Hetum Gruber gehört zu den ersten und vielleicht konsequentesten deutschen Konzeptkünstlern. Als profunder Kenner der Kunstgeschichte hat er mit unterschiedlichen künstlerischen Mitteln wie Zeichnung, Malerei, Skulptur, Installation, Text, Fotografie und Video immer wieder seine Gedanken zu Phänomenen der Gegenwart prozesshaft verarbeitet und sichtbar gemacht. Nach weit über 50 Einzelausstellungen befinden sich seine Arbeiten und ganze Werkgruppen in vielen öffentlichen und privaten Sammlungen, wie z.

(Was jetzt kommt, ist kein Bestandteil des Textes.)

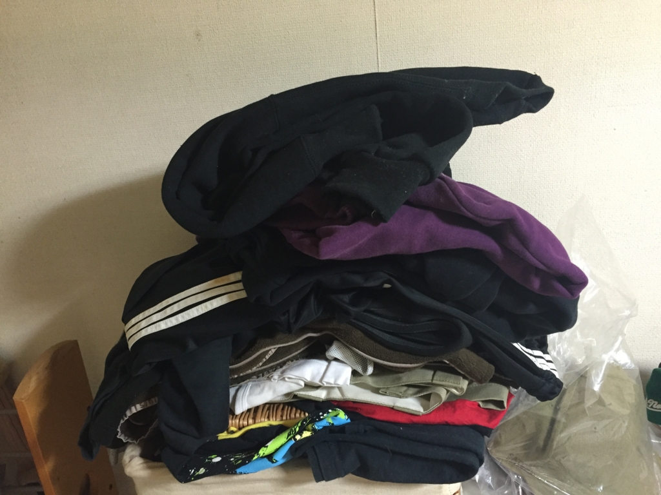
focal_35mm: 29
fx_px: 554
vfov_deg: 48.2
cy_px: 248
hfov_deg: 61.7
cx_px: 330
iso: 250
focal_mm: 4.15
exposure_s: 1/24
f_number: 2.2
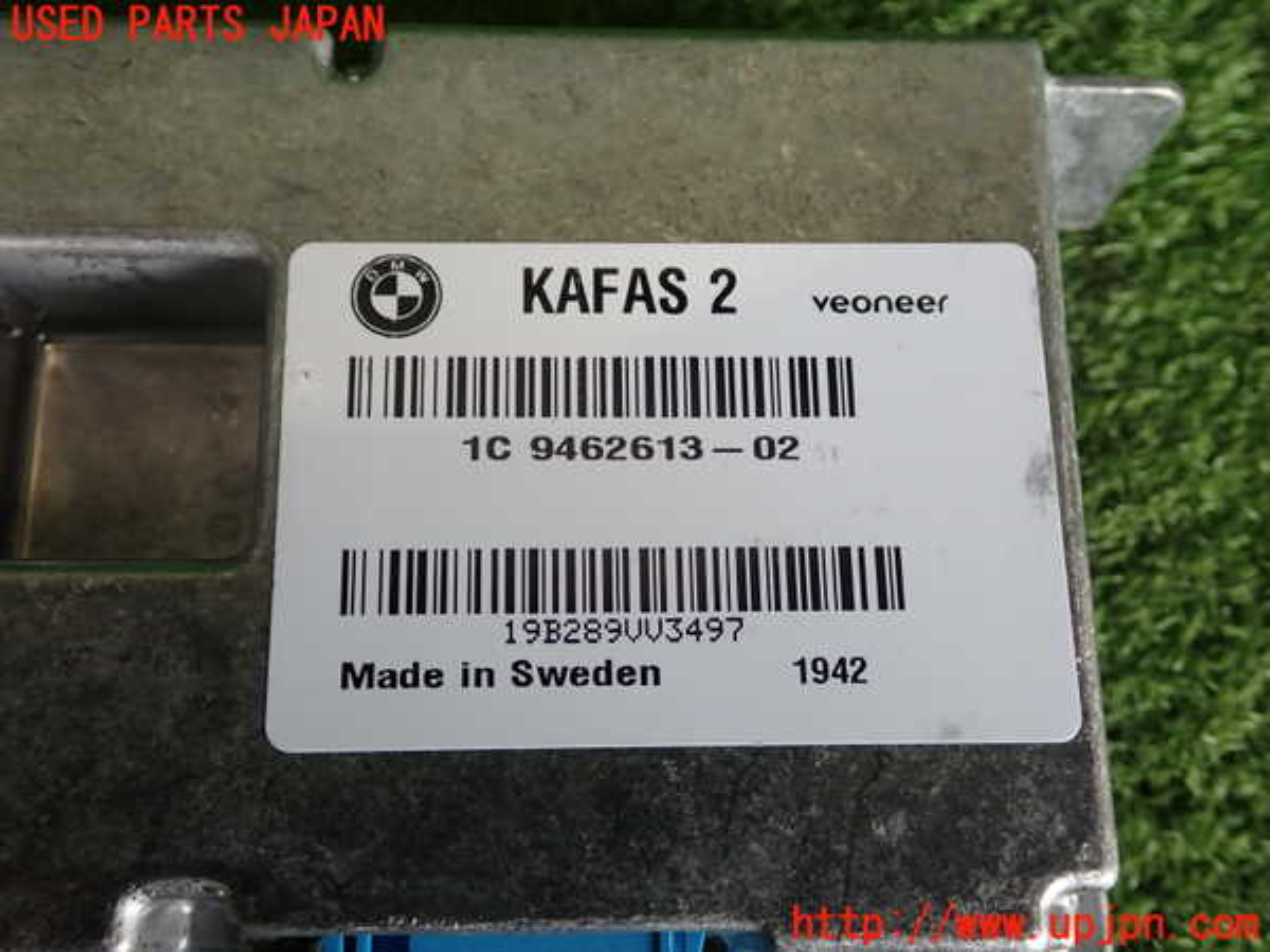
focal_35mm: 36
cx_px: 635
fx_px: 1321
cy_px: 476
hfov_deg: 51.4
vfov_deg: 39.7
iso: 200
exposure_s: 1/100
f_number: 2.5
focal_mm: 6.37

B. der Kunsthalle Karlsruhe, der Sammlung Frieder Burda in Baden-Baden oder dem Kunstmuseum Bonn. Im Chiemgau dürfte dieses wohl die erste und einzige Ausstellung mit Werken Hetum Grubers sein, der die Kunstlandschaft Deutschlands und viele seiner Schüler und Schülerinnen mitgeprägt hat.


Im Atelierhaus G2 (Gastätt 2) sind Planzeichnungen, Dokumentationen und Werkbuchnotizen von htmrbr zu sehen.

c. lewerentz


Stefanie Helene Friedrich | Malerei, Nichts Sonst

Zeitraum: 22.1. - 1.3.2022

Blick ins Atelierfenster

Bei dieser Ausstellung scheint das Atelierfenster mit den großen Leinwand- und Hinterglasbildern der Priener Malerin Stefanie Friedrich völlig überfüllt zu sein. Man blickt in einen einzigen Farbraum der Malerei SHe's, wie sie sich auch nennt.

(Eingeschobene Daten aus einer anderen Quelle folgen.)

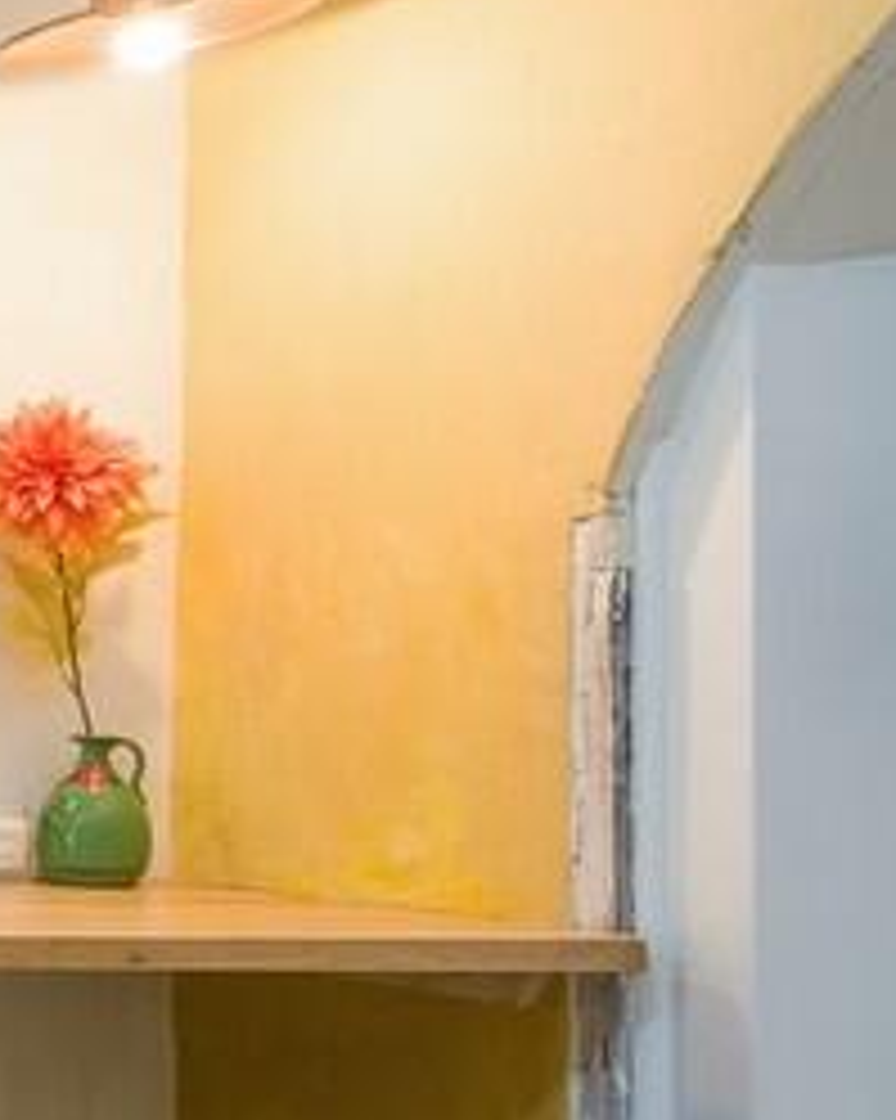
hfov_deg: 16.9
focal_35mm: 58
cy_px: 758
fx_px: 1924
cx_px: -1031
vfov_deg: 32.2
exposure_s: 1/3
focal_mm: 10.3
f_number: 7.1
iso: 160
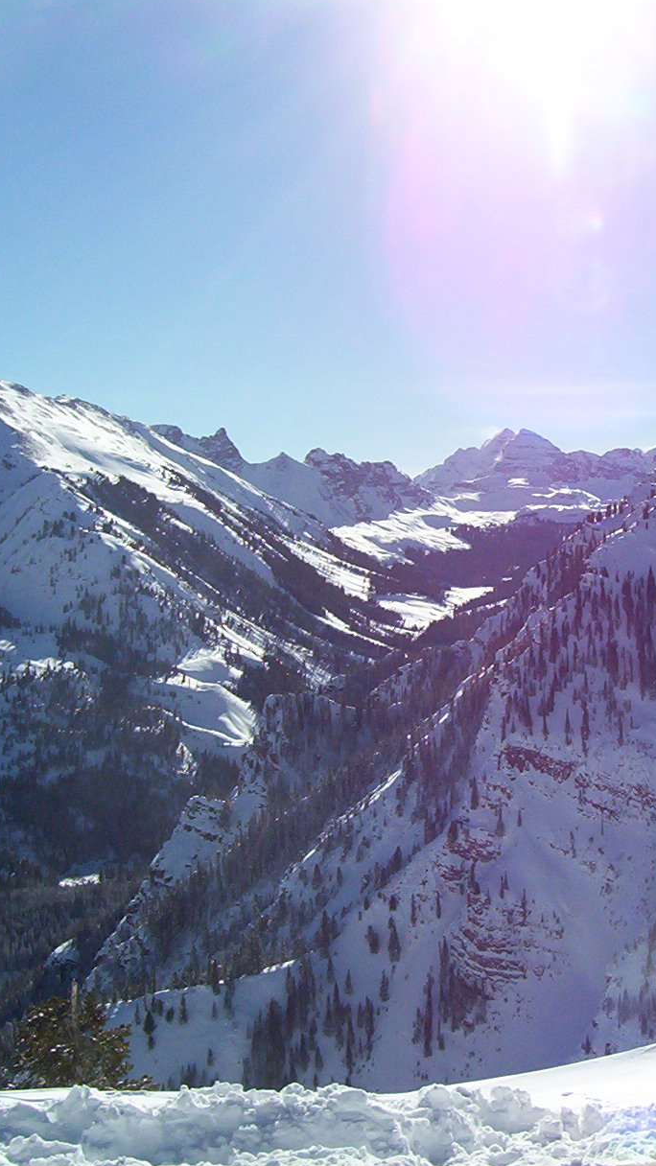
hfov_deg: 18.6
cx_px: 650
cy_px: 578
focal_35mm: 63
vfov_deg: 33.3
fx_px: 1948
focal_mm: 5.77
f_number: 5.17
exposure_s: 1/1701
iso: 100
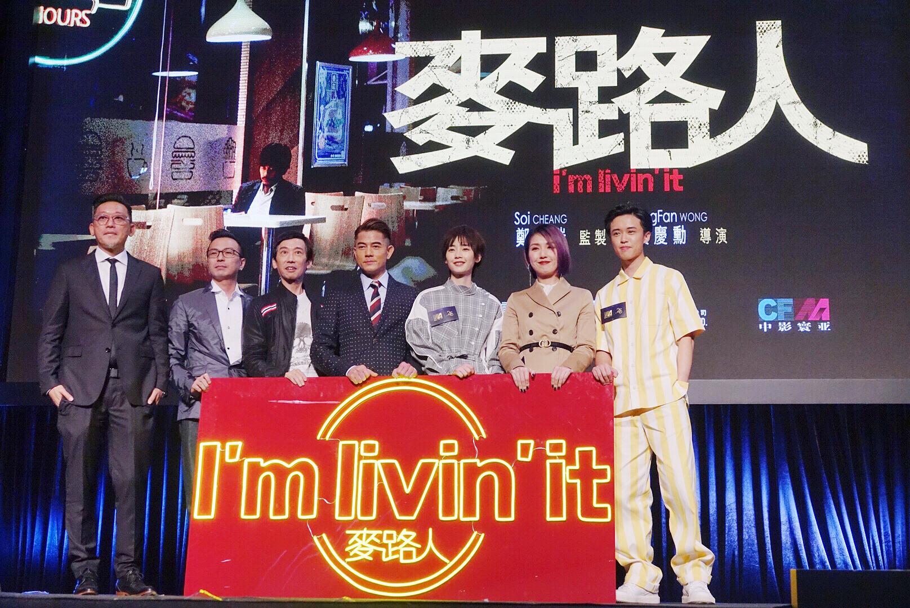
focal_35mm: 48
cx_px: 455
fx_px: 1214
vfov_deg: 28.1
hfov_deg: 41.1
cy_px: 304
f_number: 3.2
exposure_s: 1/640
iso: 1000
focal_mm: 17.55
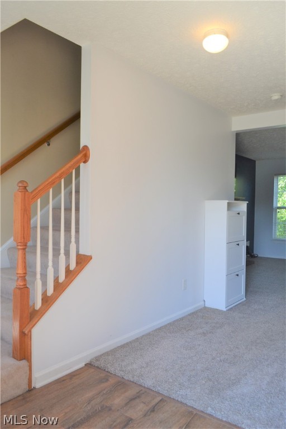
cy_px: 214
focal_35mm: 27
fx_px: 322
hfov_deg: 47.9
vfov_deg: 67.4
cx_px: 143
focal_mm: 18
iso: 400
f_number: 5
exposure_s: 1/100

Wer mit seinem Schauen diesen Raum betritt, kann sich regelrecht mitnehmen lassen in die Vorgänge des Malens. Diese Arbeitsprozesse mit ihren Spuren, Veränderungen, aufgeklebten Fragmenten sind für SHe wichtig und dürfen sichtbar bleiben. Mit den Mitteln der Malerei tritt SHe immer wieder in Dialoge zwischen ihrer inneren Welt und dem Erleben und den Einflüssen von außen. Somit zeigt jedes ihrer Bilder gerade eine Pause des Dialogs, der ebenso gleich weitergeführt werden könnte. SHe`s Malerei muss nicht als etwas Fertiges verstanden werden, sondern sie bleibt Reibungsfläche für Fragen, Experimente, Antworten oder das Sprengen von Grenzen. Die Bilder sollen auch nicht durch Bilderrahmen begrenzt werden. Sie bleiben vorläufig, offen und in gewisser Weise unfertig.


Die Freiheit der Malerei - nicht zu verwechseln mit Beliebigkeit - kann, wie SHe sie pflegt, als Aufruf verstanden werden, nicht still zu sitzen im einmal gemachten Nest, sondern immer in offenem, fragendem Dialog zu bleiben mit sich, der Welt, den Menschen.